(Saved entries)
►

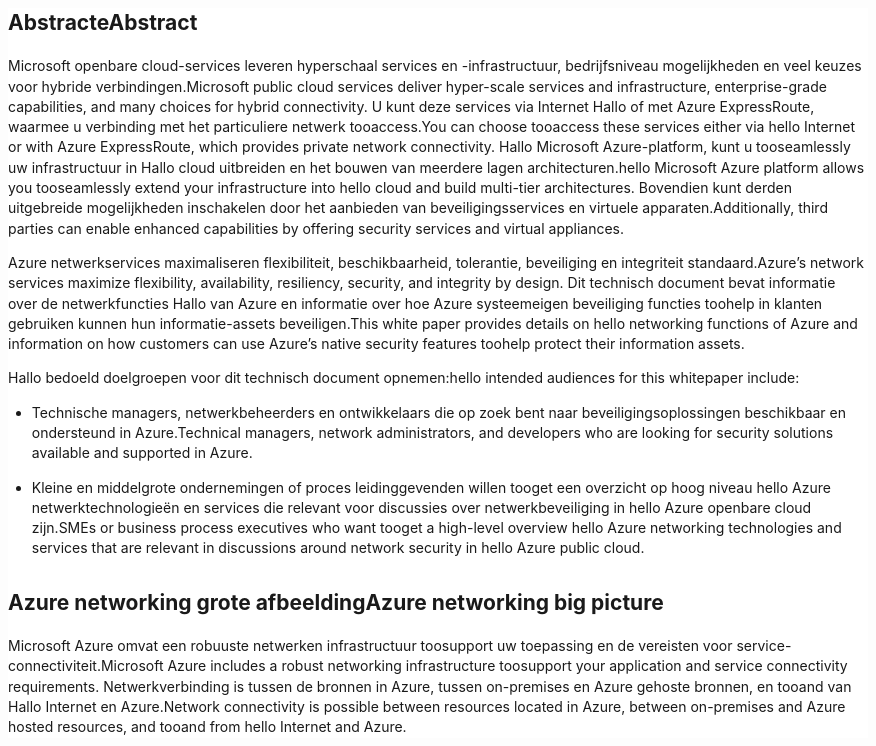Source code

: ## <a name="abstract"></a><span data-ttu-id="d311d-118">Abstracte</span><span class="sxs-lookup"><span data-stu-id="d311d-118">Abstract</span></span>

<span data-ttu-id="d311d-119">Microsoft openbare cloud-services leveren hyperschaal services en -infrastructuur, bedrijfsniveau mogelijkheden en veel keuzes voor hybride verbindingen.</span><span class="sxs-lookup"><span data-stu-id="d311d-119">Microsoft public cloud services deliver hyper-scale services and infrastructure, enterprise-grade capabilities, and many choices for hybrid connectivity.</span></span> <span data-ttu-id="d311d-120">U kunt deze services via Internet Hallo of met Azure ExpressRoute, waarmee u verbinding met het particuliere netwerk tooaccess.</span><span class="sxs-lookup"><span data-stu-id="d311d-120">You can choose tooaccess these services either via hello Internet or with Azure ExpressRoute, which provides private network connectivity.</span></span> <span data-ttu-id="d311d-121">Hallo Microsoft Azure-platform, kunt u tooseamlessly uw infrastructuur in Hallo cloud uitbreiden en het bouwen van meerdere lagen architecturen.</span><span class="sxs-lookup"><span data-stu-id="d311d-121">hello Microsoft Azure platform allows you tooseamlessly extend your infrastructure into hello cloud and build multi-tier architectures.</span></span> <span data-ttu-id="d311d-122">Bovendien kunt derden uitgebreide mogelijkheden inschakelen door het aanbieden van beveiligingsservices en virtuele apparaten.</span><span class="sxs-lookup"><span data-stu-id="d311d-122">Additionally, third parties can enable enhanced capabilities by offering security services and virtual appliances.</span></span>

<span data-ttu-id="d311d-123">Azure netwerkservices maximaliseren flexibiliteit, beschikbaarheid, tolerantie, beveiliging en integriteit standaard.</span><span class="sxs-lookup"><span data-stu-id="d311d-123">Azure’s network services maximize flexibility, availability, resiliency, security, and integrity by design.</span></span> <span data-ttu-id="d311d-124">Dit technisch document bevat informatie over de netwerkfuncties Hallo van Azure en informatie over hoe Azure systeemeigen beveiliging functies toohelp in klanten gebruiken kunnen hun informatie-assets beveiligen.</span><span class="sxs-lookup"><span data-stu-id="d311d-124">This white paper provides details on hello networking functions of Azure and information on how customers can use Azure’s native security features toohelp protect their information assets.</span></span>

<span data-ttu-id="d311d-125">Hallo bedoeld doelgroepen voor dit technisch document opnemen:</span><span class="sxs-lookup"><span data-stu-id="d311d-125">hello intended audiences for this whitepaper include:</span></span>

- <span data-ttu-id="d311d-126">Technische managers, netwerkbeheerders en ontwikkelaars die op zoek bent naar beveiligingsoplossingen beschikbaar en ondersteund in Azure.</span><span class="sxs-lookup"><span data-stu-id="d311d-126">Technical managers, network administrators, and developers who are looking for security solutions available and supported in Azure.</span></span>

-   <span data-ttu-id="d311d-127">Kleine en middelgrote ondernemingen of proces leidinggevenden willen tooget een overzicht op hoog niveau hello Azure netwerktechnologieën en services die relevant voor discussies over netwerkbeveiliging in hello Azure openbare cloud zijn.</span><span class="sxs-lookup"><span data-stu-id="d311d-127">SMEs or business process executives who want tooget a high-level overview hello Azure networking technologies and services that are relevant in discussions around network security in hello Azure public cloud.</span></span>

## <a name="azure-networking-big-picture"></a><span data-ttu-id="d311d-128">Azure networking grote afbeelding</span><span class="sxs-lookup"><span data-stu-id="d311d-128">Azure networking big picture</span></span>
<span data-ttu-id="d311d-129">Microsoft Azure omvat een robuuste netwerken infrastructuur toosupport uw toepassing en de vereisten voor service-connectiviteit.</span><span class="sxs-lookup"><span data-stu-id="d311d-129">Microsoft Azure includes a robust networking infrastructure toosupport your application and service connectivity requirements.</span></span> <span data-ttu-id="d311d-130">Netwerkverbinding is tussen de bronnen in Azure, tussen on-premises en Azure gehoste bronnen, en tooand van Hallo Internet en Azure.</span><span class="sxs-lookup"><span data-stu-id="d311d-130">Network connectivity is possible between resources located in Azure, between on-premises and Azure hosted resources, and tooand from hello Internet and Azure.</span></span>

◄

What to work on:
What you hand back should match the entries above exactly, except that no picture appears.

Task output:
Source code

: ## <a name="abstract"></a><span data-ttu-id="d311d-118">Abstracte</span><span class="sxs-lookup"><span data-stu-id="d311d-118">Abstract</span></span>

<span data-ttu-id="d311d-119">Microsoft openbare cloud-services leveren hyperschaal services en -infrastructuur, bedrijfsniveau mogelijkheden en veel keuzes voor hybride verbindingen.</span><span class="sxs-lookup"><span data-stu-id="d311d-119">Microsoft public cloud services deliver hyper-scale services and infrastructure, enterprise-grade capabilities, and many choices for hybrid connectivity.</span></span> <span data-ttu-id="d311d-120">U kunt deze services via Internet Hallo of met Azure ExpressRoute, waarmee u verbinding met het particuliere netwerk tooaccess.</span><span class="sxs-lookup"><span data-stu-id="d311d-120">You can choose tooaccess these services either via hello Internet or with Azure ExpressRoute, which provides private network connectivity.</span></span> <span data-ttu-id="d311d-121">Hallo Microsoft Azure-platform, kunt u tooseamlessly uw infrastructuur in Hallo cloud uitbreiden en het bouwen van meerdere lagen architecturen.</span><span class="sxs-lookup"><span data-stu-id="d311d-121">hello Microsoft Azure platform allows you tooseamlessly extend your infrastructure into hello cloud and build multi-tier architectures.</span></span> <span data-ttu-id="d311d-122">Bovendien kunt derden uitgebreide mogelijkheden inschakelen door het aanbieden van beveiligingsservices en virtuele apparaten.</span><span class="sxs-lookup"><span data-stu-id="d311d-122">Additionally, third parties can enable enhanced capabilities by offering security services and virtual appliances.</span></span>

<span data-ttu-id="d311d-123">Azure netwerkservices maximaliseren flexibiliteit, beschikbaarheid, tolerantie, beveiliging en integriteit standaard.</span><span class="sxs-lookup"><span data-stu-id="d311d-123">Azure’s network services maximize flexibility, availability, resiliency, security, and integrity by design.</span></span> <span data-ttu-id="d311d-124">Dit technisch document bevat informatie over de netwerkfuncties Hallo van Azure en informatie over hoe Azure systeemeigen beveiliging functies toohelp in klanten gebruiken kunnen hun informatie-assets beveiligen.</span><span class="sxs-lookup"><span data-stu-id="d311d-124">This white paper provides details on hello networking functions of Azure and information on how customers can use Azure’s native security features toohelp protect their information assets.</span></span>

<span data-ttu-id="d311d-125">Hallo bedoeld doelgroepen voor dit technisch document opnemen:</span><span class="sxs-lookup"><span data-stu-id="d311d-125">hello intended audiences for this whitepaper include:</span></span>

- <span data-ttu-id="d311d-126">Technische managers, netwerkbeheerders en ontwikkelaars die op zoek bent naar beveiligingsoplossingen beschikbaar en ondersteund in Azure.</span><span class="sxs-lookup"><span data-stu-id="d311d-126">Technical managers, network administrators, and developers who are looking for security solutions available and supported in Azure.</span></span>

-   <span data-ttu-id="d311d-127">Kleine en middelgrote ondernemingen of proces leidinggevenden willen tooget een overzicht op hoog niveau hello Azure netwerktechnologieën en services die relevant voor discussies over netwerkbeveiliging in hello Azure openbare cloud zijn.</span><span class="sxs-lookup"><span data-stu-id="d311d-127">SMEs or business process executives who want tooget a high-level overview hello Azure networking technologies and services that are relevant in discussions around network security in hello Azure public cloud.</span></span>

## <a name="azure-networking-big-picture"></a><span data-ttu-id="d311d-128">Azure networking grote afbeelding</span><span class="sxs-lookup"><span data-stu-id="d311d-128">Azure networking big picture</span></span>
<span data-ttu-id="d311d-129">Microsoft Azure omvat een robuuste netwerken infrastructuur toosupport uw toepassing en de vereisten voor service-connectiviteit.</span><span class="sxs-lookup"><span data-stu-id="d311d-129">Microsoft Azure includes a robust networking infrastructure toosupport your application and service connectivity requirements.</span></span> <span data-ttu-id="d311d-130">Netwerkverbinding is tussen de bronnen in Azure, tussen on-premises en Azure gehoste bronnen, en tooand van Hallo Internet en Azure.</span><span class="sxs-lookup"><span data-stu-id="d311d-130">Network connectivity is possible between resources located in Azure, between on-premises and Azure hosted resources, and tooand from hello Internet and Azure.</span></span>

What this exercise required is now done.